Charges dropped in Allegheny rape case delayed by paperwork glitch
Allegheny County prosecutors on Wednesday dropped most charges against a Wilkinsburg man whose long wait for a trial on rape charges exposed communication problems between investigators, court officials and the District Attorney's Office.
David L. Bradford, 33, pleaded no contest to unlawful restraint in exchange for prosecutors dropping seven charges connected to the September 2008 attack. Common Pleas Judge Donna Jo McDaniel sentenced him to two years of probation.
“They came in and made an offer that we really couldn't refuse,” said Kevin Abramovitz, Bradford's lawyer. “I think the commonwealth recognized we weren't backing down and saw the weaknesses and limitations in their case.”
District Attorney Stephen A. Zappala Jr. said his office offered a plea deal because the victim did not want to testify. There was other evidence, but “it hinged on certain aspects (of the victim's) testimony,” he said.
“Charging something and proving something sometimes are two different matters,” Zappala said.
Bradford spent more than a year in jail, unable to post $100,000 bond, without a trial after a hearing before Wilkinsburg District Judge Kim Hoots on charges he raped a woman at knifepoint.

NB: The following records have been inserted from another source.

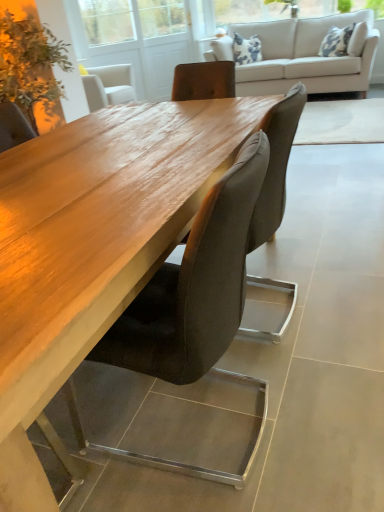
In order to face transparent glass screen door at upper center, should I rotate leftwards or rightwards?

To face it directly, rotate left by 6.287 degrees.

Locate an element on the screen. transparent glass screen door at upper center is located at coordinates (135, 39).

At what (x,y) coordinates should I click in order to perform the action: click on suede-like brown chair at center, marked as the first chair in a back-to-front arrangement. Please return your answer as a coordinate pair (x, y). Looking at the image, I should click on (276, 166).

Image resolution: width=384 pixels, height=512 pixels. What do you see at coordinates (276, 166) in the screenshot?
I see `suede-like brown chair at center, arranged as the second chair when viewed from the front` at bounding box center [276, 166].

Where is `beige fabric couch at upper center`? The width and height of the screenshot is (384, 512). beige fabric couch at upper center is located at coordinates (302, 55).

What are the coordinates of `green leafy plant at upper left` in the screenshot? It's located at (30, 65).

I want to click on transparent glass screen door at upper center, so click(135, 39).

In the scene shown: Choose the correct answer: Is transparent glass screen door at upper center inside suede-like brown chair at center, the first chair in the front-to-back sequence, or outside it?

transparent glass screen door at upper center is outside suede-like brown chair at center, the first chair in the front-to-back sequence.

Between transparent glass screen door at upper center and suede-like brown chair at center, the first chair in the front-to-back sequence, which one has smaller width?

transparent glass screen door at upper center.

Is transparent glass screen door at upper center positioned far away from suede-like brown chair at center, arranged as the 2th chair when viewed from the back?

Absolutely, transparent glass screen door at upper center is distant from suede-like brown chair at center, arranged as the 2th chair when viewed from the back.

Does beige fabric couch at upper center lie behind suede-like brown chair at center, arranged as the second chair when viewed from the front?

Yes, beige fabric couch at upper center is further from the camera.

Is beige fabric couch at upper center not close to suede-like brown chair at center, arranged as the second chair when viewed from the front?

Yes, beige fabric couch at upper center and suede-like brown chair at center, arranged as the second chair when viewed from the front, are quite far apart.

From the picture: Who is taller, beige fabric couch at upper center or suede-like brown chair at center, arranged as the second chair when viewed from the front?

With more height is beige fabric couch at upper center.

From a real-world perspective, who is located lower, beige fabric couch at upper center or suede-like brown chair at center, marked as the first chair in a back-to-front arrangement?

From a 3D spatial view, suede-like brown chair at center, marked as the first chair in a back-to-front arrangement, is below.

In the scene shown: Would you say beige fabric couch at upper center is outside green leafy plant at upper left?

Yes.

Can you see beige fabric couch at upper center touching green leafy plant at upper left?

No, beige fabric couch at upper center is not beside green leafy plant at upper left.

Between beige fabric couch at upper center and green leafy plant at upper left, which one is positioned in front?

green leafy plant at upper left is more forward.

Is point (316, 68) closer or farther from the camera than point (58, 97)?

Point (316, 68) is positioned farther from the camera compared to point (58, 97).

Considering the sizes of beige fabric couch at upper center and transparent glass screen door at upper center in the image, is beige fabric couch at upper center taller or shorter than transparent glass screen door at upper center?

Clearly, beige fabric couch at upper center is shorter compared to transparent glass screen door at upper center.

Is beige fabric couch at upper center beside transparent glass screen door at upper center?

No, beige fabric couch at upper center is not making contact with transparent glass screen door at upper center.

From the image's perspective, who appears lower, beige fabric couch at upper center or transparent glass screen door at upper center?

beige fabric couch at upper center.

Considering the relative sizes of beige fabric couch at upper center and transparent glass screen door at upper center in the image provided, is beige fabric couch at upper center smaller than transparent glass screen door at upper center?

Actually, beige fabric couch at upper center might be larger than transparent glass screen door at upper center.

From a real-world perspective, who is located higher, green leafy plant at upper left or suede-like brown chair at center, arranged as the 2th chair when viewed from the back?

green leafy plant at upper left is physically above.

Is green leafy plant at upper left taller than suede-like brown chair at center, the first chair in the front-to-back sequence?

Indeed, green leafy plant at upper left has a greater height compared to suede-like brown chair at center, the first chair in the front-to-back sequence.

Is green leafy plant at upper left far from suede-like brown chair at center, the first chair in the front-to-back sequence?

Yes, green leafy plant at upper left and suede-like brown chair at center, the first chair in the front-to-back sequence, are located far from each other.

In the scene shown: Is green leafy plant at upper left wider or thinner than suede-like brown chair at center, the first chair in the front-to-back sequence?

green leafy plant at upper left is wider than suede-like brown chair at center, the first chair in the front-to-back sequence.

Are suede-like brown chair at center, arranged as the 2th chair when viewed from the back, and suede-like brown chair at center, arranged as the second chair when viewed from the front, located far from each other?

suede-like brown chair at center, arranged as the 2th chair when viewed from the back, is actually quite close to suede-like brown chair at center, arranged as the second chair when viewed from the front.

Visually, is suede-like brown chair at center, the first chair in the front-to-back sequence, positioned to the left or to the right of suede-like brown chair at center, marked as the first chair in a back-to-front arrangement?

suede-like brown chair at center, the first chair in the front-to-back sequence, is positioned on suede-like brown chair at center, marked as the first chair in a back-to-front arrangement,'s left side.

From a real-world perspective, which object stands above the other?

suede-like brown chair at center, the first chair in the front-to-back sequence, from a real-world perspective.

Is suede-like brown chair at center, arranged as the 2th chair when viewed from the back, oriented towards suede-like brown chair at center, marked as the first chair in a back-to-front arrangement?

No.

Can you confirm if beige fabric couch at upper center is bigger than suede-like brown chair at center, the first chair in the front-to-back sequence?

Yes.

Does beige fabric couch at upper center contain suede-like brown chair at center, the first chair in the front-to-back sequence?

Actually, suede-like brown chair at center, the first chair in the front-to-back sequence, is outside beige fabric couch at upper center.

From the image's perspective, is beige fabric couch at upper center over suede-like brown chair at center, the first chair in the front-to-back sequence?

Yes, from the image's perspective, beige fabric couch at upper center is over suede-like brown chair at center, the first chair in the front-to-back sequence.

In the scene shown: Relative to suede-like brown chair at center, the first chair in the front-to-back sequence, is beige fabric couch at upper center in front or behind?

In the image, beige fabric couch at upper center appears behind suede-like brown chair at center, the first chair in the front-to-back sequence.

The height and width of the screenshot is (512, 384). Find the location of `the 1st chair directly beneath the transparent glass screen door at upper center (from a real-world perspective)`. the 1st chair directly beneath the transparent glass screen door at upper center (from a real-world perspective) is located at coordinates (194, 286).

This screenshot has width=384, height=512. What are the coordinates of `studio couch on the right of the suede-like brown chair at center, arranged as the second chair when viewed from the front` in the screenshot? It's located at (302, 55).

Based on their spatial positions, is transparent glass screen door at upper center or green leafy plant at upper left further from suede-like brown chair at center, the first chair in the front-to-back sequence?

Among the two, transparent glass screen door at upper center is located further to suede-like brown chair at center, the first chair in the front-to-back sequence.

Looking at the image, which one is located further to green leafy plant at upper left, beige fabric couch at upper center or transparent glass screen door at upper center?

beige fabric couch at upper center is further to green leafy plant at upper left.

Based on their spatial positions, is suede-like brown chair at center, the first chair in the front-to-back sequence, or suede-like brown chair at center, arranged as the second chair when viewed from the front, further from green leafy plant at upper left?

suede-like brown chair at center, the first chair in the front-to-back sequence, is positioned further to the anchor green leafy plant at upper left.

From the image, which object appears to be farther from suede-like brown chair at center, arranged as the second chair when viewed from the front, green leafy plant at upper left or suede-like brown chair at center, arranged as the 2th chair when viewed from the back?

green leafy plant at upper left is positioned further to the anchor suede-like brown chair at center, arranged as the second chair when viewed from the front.

When comparing their distances from green leafy plant at upper left, does suede-like brown chair at center, the first chair in the front-to-back sequence, or beige fabric couch at upper center seem further?

The object further to green leafy plant at upper left is suede-like brown chair at center, the first chair in the front-to-back sequence.

Estimate the real-world distances between objects in this image. Which object is closer to beige fabric couch at upper center, transparent glass screen door at upper center or green leafy plant at upper left?

Based on the image, transparent glass screen door at upper center appears to be nearer to beige fabric couch at upper center.

When comparing their distances from green leafy plant at upper left, does beige fabric couch at upper center or suede-like brown chair at center, arranged as the 2th chair when viewed from the back, seem further?

Among the two, suede-like brown chair at center, arranged as the 2th chair when viewed from the back, is located further to green leafy plant at upper left.

Looking at the image, which one is located closer to green leafy plant at upper left, suede-like brown chair at center, arranged as the 2th chair when viewed from the back, or transparent glass screen door at upper center?

The object closer to green leafy plant at upper left is transparent glass screen door at upper center.

Locate an element on the screen. This screenshot has height=512, width=384. chair between suede-like brown chair at center, the first chair in the front-to-back sequence, and green leafy plant at upper left in the front-back direction is located at coordinates (276, 166).

Locate an element on the screen. The image size is (384, 512). plant between suede-like brown chair at center, marked as the first chair in a back-to-front arrangement, and beige fabric couch at upper center from front to back is located at coordinates (30, 65).

Locate an element on the screen. plant between suede-like brown chair at center, marked as the first chair in a back-to-front arrangement, and transparent glass screen door at upper center from front to back is located at coordinates (30, 65).

The width and height of the screenshot is (384, 512). Identify the location of chair located between suede-like brown chair at center, the first chair in the front-to-back sequence, and transparent glass screen door at upper center in the depth direction. point(276,166).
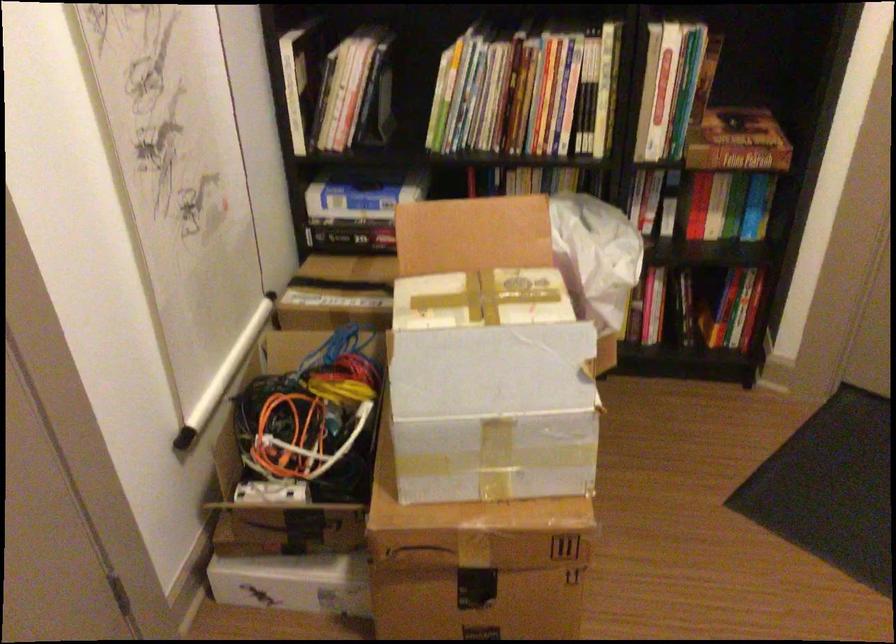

Common Pleas Judge Randal B. Todd dismissed the charges in November 2009 under Rule 600, which requires the commonwealth bring defendants to trial within 180 days if they are in custody.
A Superior Court panel initially upheld Todd's decision. A ruling written by Zappala's predecessor, Judge Robert Colville, cited a “lack of due diligence” by prosecutors, who said they did not get paperwork from the hearing.
The state Supreme Court reversed that and ordered the case to proceed, blaming the delay on Hoots' office.
Hoots could not be reached for comment.
Court officials said they could not pinpoint the reason why Bradford's paperwork did not get from Wilkinsburg to Downtown.
District court administrator Claire Capristo said officials made no changes to the way documents are sent from the 48 satellite courts to the courthouse. The district courts send some documents electronically. Original signed paperwork is sent by mail.
“It just seemed to be an inadvertent act,” Capristo said of Bradford's case.
Zappala said Wilkinsburg police were at least partially to blame for shortcomings of the investigation.
“There is a very substantial difference in abilities of police agencies,” he said. “Some are good at what they do. Some are not as good at investigating certain kinds of crimes.”
Wilkinsburg police Chief Ophelia Coleman did not return calls.